Akay yine, 2005’te 'Doğaya Bulaşmak' sergisine gönderme ile, "Şimdi bakınca, doğaya bulaşmak değil sorun, Doğayla bulaşmak. Yani, aramızdaki aracıyı, virüsü kaldırmak. Ondan kaçıp, kurtulup, virüsünü bize bulaştırması yerine, doğayla bulaşalım biz," diyor
‘Normalleşme’ye, pandemi sonrasında yine aynı eşitsizlik, siyasî fırsatçılık ve beraberinde gelen tartışmalarla maruz kaldığımız günlerdeyiz. Biz de Dünyaya, Fransa’nın başkenti Paris’ten bakmak üzere, güneşli ve temkinli bir bahar pazarında, özel ve yoğun bir söyleşi için, Prof. Dr.
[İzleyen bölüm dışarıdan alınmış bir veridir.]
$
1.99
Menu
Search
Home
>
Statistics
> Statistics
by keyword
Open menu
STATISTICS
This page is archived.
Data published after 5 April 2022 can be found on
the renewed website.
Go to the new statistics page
Ali Akay’ın ‘ekranını tıklattık’.
Mimar Sinan Güzel Sanatlar Üniversitesi Sosyoloji Bölümü Öğretim Üyesi Akay da, ‘online’ derslerini vermeyi sürdürüyor, periyodik yayınlardaki basılı ve elektronik söyleşileriyle, yazılarıyla gündeme geliyor.
Şimdi buyurun; son dönemde Doğu Batı Yayınları etiketli ‘Felsefe Yazıları’ ve önce Bağlam Yayınları’nca, daha sonra ise Otonom Yayınları’nca (ikinci kez) basılan ‘Minör Politika’, ‘Konu-mlar’ (Belge Yayınları) ile, Galerist’in yayımladığı ‘Seza Paker: Refleksif Alışkanlıklar’ gibi eserleriyle tanıdığımız Akay’la Gazete Duvar adına hazırladığımız özel e -söyleşimize geçelim...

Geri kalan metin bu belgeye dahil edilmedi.